Klagen, kreative Ideen und Informationen in Europa

  • In England hat Privacy International viel geleistet und unter anderem eine Klage gegen den Einsatz von Spyware durch den britischen Geheimdienst GCHQ eingereicht, die erste dieser Art und ganz ähnlich der Strafanzeige, die wir unter anderem gegen die Bundesregierung gestellt haben.

  • Ebenfalls in England hat Simon Davis von Privacy Surgeon eine weltweite Analyse verschiedener Regierungsmaßnahmen zusammengestellt – mit der Unterstützung vieler Organisationen, unter anderem Edri und Reporter ohne Grenzen.

  • Die polnische NGO „Panoptykon“ hat den amerikanischen Präsidenten in Polen begrüßt. Obama kam am 4. Juni 2014 nach Polen, um an den Beginn der friedlichen Revolution 1989 zu erinnern. Panoptykon nahm das zum Anlass, auch Präsident Obama an etwas Wichtiges zu erinnern: „Surveillance is not freedom!“ Dabei ließen sich polnische Aktivistinnen und Aktivisten mit diesem Spruch fotografieren und sammelten die Bilder für Obama. Außerdem hatte Panoptykon direkt nach den Snowden-Enthüllungen 100 Fragen an die eigene Regierung gerichtet, um die Verstrickungen der polnischen Regierung in die Massenüberwachung aufzuklären.

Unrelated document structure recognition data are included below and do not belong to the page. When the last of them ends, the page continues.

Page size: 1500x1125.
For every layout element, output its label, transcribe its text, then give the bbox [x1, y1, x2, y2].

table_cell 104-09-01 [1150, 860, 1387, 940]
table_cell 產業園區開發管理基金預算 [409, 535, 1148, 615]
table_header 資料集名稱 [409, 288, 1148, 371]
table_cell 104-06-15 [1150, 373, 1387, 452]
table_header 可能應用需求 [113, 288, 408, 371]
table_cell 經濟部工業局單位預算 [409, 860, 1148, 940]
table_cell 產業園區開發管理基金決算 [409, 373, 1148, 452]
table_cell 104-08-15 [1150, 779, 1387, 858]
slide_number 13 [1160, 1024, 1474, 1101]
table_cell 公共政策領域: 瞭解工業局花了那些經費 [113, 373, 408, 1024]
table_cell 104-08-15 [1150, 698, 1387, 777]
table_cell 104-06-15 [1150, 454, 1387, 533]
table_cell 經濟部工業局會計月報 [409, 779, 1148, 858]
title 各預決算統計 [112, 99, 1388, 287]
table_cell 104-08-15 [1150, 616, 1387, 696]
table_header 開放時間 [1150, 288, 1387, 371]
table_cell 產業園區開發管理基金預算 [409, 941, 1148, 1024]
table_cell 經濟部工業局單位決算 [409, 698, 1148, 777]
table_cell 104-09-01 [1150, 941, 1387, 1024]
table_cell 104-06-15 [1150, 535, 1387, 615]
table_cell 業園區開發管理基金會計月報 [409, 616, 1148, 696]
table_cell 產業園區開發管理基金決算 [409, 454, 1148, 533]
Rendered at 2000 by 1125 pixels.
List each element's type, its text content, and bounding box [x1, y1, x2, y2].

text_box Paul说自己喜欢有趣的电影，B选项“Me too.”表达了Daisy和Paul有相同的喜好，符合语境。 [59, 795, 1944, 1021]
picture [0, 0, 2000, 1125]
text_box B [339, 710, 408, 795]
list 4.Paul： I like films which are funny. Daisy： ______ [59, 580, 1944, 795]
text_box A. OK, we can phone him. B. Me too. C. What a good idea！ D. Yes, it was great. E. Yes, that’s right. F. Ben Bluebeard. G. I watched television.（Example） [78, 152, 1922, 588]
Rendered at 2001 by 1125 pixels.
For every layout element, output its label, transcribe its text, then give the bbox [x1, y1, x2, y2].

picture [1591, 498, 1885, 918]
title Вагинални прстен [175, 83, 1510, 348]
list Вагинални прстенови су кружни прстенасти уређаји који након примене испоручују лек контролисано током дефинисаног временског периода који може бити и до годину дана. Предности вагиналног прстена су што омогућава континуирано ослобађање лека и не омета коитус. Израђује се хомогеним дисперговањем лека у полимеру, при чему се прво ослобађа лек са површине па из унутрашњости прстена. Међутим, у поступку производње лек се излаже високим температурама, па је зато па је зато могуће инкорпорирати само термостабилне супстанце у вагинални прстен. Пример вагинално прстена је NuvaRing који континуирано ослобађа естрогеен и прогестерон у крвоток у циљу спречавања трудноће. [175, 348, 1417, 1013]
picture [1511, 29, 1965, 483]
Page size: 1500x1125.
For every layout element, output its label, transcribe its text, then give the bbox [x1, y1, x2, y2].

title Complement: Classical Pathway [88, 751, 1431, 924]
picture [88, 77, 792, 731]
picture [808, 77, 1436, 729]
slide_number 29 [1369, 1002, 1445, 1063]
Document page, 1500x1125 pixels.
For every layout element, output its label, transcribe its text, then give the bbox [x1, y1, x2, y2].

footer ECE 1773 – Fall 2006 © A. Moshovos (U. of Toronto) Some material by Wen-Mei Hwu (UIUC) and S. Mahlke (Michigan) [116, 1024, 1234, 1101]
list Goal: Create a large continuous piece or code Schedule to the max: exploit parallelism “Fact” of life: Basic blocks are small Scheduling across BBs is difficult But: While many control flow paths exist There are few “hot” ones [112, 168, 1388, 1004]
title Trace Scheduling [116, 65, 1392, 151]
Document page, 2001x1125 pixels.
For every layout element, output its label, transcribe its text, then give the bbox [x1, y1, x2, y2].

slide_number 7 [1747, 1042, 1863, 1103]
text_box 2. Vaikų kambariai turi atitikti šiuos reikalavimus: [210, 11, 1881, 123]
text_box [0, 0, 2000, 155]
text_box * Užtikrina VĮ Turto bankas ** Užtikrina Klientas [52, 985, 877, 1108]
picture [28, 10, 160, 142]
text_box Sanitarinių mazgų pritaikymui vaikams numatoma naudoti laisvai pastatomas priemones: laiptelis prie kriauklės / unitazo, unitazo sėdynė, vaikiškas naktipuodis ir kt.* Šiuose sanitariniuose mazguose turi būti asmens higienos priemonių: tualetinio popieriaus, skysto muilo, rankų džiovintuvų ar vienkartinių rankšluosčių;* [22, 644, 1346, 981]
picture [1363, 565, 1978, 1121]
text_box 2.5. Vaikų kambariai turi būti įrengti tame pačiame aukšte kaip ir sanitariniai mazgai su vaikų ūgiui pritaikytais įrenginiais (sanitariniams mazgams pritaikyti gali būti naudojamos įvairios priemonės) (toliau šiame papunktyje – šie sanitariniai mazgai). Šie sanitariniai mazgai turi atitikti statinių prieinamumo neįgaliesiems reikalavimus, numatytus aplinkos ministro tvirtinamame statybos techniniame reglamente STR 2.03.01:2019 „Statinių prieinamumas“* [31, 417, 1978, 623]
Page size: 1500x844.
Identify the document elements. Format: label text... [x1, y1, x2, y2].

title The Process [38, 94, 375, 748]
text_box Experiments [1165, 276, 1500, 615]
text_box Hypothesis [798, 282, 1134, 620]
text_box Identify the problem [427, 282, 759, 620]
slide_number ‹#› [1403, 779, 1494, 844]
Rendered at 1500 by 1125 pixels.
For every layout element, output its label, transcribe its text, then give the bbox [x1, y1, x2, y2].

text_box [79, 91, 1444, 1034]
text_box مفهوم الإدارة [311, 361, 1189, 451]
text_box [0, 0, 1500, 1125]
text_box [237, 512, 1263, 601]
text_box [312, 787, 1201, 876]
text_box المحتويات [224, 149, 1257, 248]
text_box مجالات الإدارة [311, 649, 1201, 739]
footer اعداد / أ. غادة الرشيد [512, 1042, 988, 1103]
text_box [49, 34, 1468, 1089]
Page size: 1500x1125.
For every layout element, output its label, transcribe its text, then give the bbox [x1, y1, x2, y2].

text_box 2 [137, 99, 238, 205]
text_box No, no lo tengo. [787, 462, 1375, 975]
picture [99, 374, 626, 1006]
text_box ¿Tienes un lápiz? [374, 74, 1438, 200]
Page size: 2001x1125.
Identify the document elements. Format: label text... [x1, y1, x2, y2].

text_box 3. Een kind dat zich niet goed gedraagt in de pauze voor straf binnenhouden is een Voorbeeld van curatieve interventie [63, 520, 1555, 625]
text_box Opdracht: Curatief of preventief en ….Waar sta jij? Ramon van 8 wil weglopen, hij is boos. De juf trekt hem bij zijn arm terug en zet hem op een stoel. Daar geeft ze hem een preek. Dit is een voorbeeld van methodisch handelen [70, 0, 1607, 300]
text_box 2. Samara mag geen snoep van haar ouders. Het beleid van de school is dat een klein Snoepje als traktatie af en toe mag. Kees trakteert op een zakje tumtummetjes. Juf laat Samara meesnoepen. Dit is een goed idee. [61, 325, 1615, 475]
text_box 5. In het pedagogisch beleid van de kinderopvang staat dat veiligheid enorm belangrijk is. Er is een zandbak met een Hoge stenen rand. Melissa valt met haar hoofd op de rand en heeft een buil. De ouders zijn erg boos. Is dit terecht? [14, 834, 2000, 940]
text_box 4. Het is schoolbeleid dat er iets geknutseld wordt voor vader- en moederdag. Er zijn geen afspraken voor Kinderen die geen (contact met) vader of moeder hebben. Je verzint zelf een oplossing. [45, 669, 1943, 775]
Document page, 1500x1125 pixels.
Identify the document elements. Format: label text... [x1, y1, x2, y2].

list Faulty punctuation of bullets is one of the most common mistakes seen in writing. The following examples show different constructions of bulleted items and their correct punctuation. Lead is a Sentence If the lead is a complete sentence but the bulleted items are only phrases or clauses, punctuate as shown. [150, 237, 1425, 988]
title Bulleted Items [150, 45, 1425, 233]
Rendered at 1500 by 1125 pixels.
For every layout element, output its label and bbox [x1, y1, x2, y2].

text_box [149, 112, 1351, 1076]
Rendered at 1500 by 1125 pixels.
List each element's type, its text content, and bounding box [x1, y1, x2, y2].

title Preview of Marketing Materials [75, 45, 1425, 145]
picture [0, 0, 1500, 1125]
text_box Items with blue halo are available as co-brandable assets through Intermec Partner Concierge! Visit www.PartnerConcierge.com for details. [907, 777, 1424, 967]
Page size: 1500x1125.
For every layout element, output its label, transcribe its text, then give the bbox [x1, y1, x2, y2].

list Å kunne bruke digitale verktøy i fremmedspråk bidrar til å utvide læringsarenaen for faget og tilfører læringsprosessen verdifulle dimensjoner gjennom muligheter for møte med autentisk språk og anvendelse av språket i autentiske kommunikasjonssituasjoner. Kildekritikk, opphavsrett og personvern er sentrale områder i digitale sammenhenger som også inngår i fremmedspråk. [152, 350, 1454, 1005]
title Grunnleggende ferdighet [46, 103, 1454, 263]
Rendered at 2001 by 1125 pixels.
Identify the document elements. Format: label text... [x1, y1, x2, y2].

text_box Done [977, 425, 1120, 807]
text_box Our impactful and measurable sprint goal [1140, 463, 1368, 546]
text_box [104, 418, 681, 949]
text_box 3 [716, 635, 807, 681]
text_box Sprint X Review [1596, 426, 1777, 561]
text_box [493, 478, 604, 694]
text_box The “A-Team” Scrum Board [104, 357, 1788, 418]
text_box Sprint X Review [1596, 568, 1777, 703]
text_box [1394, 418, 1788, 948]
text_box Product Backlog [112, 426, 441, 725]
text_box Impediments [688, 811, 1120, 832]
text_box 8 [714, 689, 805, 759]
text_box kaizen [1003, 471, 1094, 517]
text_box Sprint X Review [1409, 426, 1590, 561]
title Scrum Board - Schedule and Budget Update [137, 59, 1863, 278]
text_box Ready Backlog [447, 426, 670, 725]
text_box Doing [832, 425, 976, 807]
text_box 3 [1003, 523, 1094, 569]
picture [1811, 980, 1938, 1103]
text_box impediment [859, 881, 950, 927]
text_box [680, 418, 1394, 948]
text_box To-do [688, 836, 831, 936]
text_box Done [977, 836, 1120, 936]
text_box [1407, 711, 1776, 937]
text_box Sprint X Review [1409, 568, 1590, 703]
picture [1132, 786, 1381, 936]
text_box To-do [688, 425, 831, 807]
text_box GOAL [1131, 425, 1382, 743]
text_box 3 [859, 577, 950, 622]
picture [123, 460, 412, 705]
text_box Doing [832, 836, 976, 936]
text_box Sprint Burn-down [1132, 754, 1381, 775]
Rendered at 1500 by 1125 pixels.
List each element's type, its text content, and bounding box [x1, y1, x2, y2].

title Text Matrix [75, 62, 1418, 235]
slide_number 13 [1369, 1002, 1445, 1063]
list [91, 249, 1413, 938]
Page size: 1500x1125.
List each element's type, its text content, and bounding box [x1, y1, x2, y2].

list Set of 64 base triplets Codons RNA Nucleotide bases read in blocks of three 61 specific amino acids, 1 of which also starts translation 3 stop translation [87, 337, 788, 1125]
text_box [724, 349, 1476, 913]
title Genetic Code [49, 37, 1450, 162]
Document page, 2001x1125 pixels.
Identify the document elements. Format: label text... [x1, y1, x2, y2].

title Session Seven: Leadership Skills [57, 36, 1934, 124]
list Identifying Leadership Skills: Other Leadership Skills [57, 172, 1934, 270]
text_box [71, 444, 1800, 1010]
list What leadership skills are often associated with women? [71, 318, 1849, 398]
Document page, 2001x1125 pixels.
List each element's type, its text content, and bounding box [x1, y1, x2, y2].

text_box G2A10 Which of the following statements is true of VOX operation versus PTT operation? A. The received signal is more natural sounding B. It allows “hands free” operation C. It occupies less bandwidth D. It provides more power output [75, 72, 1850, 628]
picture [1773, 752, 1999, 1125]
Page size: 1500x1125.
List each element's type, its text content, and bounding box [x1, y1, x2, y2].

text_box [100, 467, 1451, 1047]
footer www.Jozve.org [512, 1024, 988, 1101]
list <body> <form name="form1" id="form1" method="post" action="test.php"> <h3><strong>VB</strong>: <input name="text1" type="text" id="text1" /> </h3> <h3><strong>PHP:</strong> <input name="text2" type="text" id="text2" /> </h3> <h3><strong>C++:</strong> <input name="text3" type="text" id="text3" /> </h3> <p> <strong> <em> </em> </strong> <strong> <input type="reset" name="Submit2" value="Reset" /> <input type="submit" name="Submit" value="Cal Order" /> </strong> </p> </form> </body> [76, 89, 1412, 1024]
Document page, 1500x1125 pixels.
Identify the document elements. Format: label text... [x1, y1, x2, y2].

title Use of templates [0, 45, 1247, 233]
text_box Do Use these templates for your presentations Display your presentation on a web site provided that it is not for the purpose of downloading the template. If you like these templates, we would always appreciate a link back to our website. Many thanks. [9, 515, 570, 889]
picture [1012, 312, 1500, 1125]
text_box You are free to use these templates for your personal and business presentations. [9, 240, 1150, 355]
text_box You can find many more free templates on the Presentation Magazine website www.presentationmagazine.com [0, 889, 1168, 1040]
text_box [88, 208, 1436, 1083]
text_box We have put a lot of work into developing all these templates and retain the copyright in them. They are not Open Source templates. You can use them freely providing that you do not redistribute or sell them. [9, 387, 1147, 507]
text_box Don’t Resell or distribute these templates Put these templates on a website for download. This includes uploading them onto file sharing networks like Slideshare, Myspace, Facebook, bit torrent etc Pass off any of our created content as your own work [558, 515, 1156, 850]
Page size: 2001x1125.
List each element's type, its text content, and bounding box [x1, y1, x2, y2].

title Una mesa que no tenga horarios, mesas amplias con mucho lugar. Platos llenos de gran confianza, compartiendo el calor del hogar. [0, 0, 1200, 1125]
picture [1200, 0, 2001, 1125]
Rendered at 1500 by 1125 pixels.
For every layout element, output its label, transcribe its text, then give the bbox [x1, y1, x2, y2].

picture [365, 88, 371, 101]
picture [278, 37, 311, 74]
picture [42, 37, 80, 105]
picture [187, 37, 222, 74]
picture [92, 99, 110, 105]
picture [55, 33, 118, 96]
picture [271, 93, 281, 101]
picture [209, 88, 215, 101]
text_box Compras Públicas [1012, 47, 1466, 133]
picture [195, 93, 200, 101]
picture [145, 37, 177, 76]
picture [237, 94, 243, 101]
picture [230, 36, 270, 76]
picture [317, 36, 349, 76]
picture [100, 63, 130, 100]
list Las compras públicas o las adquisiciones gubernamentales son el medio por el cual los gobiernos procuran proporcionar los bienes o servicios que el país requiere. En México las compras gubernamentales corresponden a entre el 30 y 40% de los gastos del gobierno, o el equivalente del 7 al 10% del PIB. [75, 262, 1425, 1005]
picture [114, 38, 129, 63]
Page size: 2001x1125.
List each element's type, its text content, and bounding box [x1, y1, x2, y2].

Bis heute blieben diese Fragen unbeantwortet.

  • La Quadrature du Net aus Frankreich hat den NSA-Observer ins Netz gestellt, um Licht in die vielen verschiedenen Programme der NSA zu bringen:

Das alles zeigt: Der Protest gegen die Überwachung ist in vollem Gange. Die Veränderungen sind langsam, aber das Klima für die Überwacher wandelt sich, wie übrigens auch Sascha Lobo in seiner heutigen Kolummne feststellt.

Das Allerwichtigste aber ist, Edward Snowden ist nicht enttäuscht worden. Seine größte Furcht war, dass die Öffentlichkeit sich nicht für seine Enthüllungen interessieren würde. Das erste Jahr danach zeigt: Er hat sein bisheriges Leben nicht umsonst aufgegeben. Er hat einen der größten Beiträge für unsere Demokratie geleistet. Danken wir es ihm!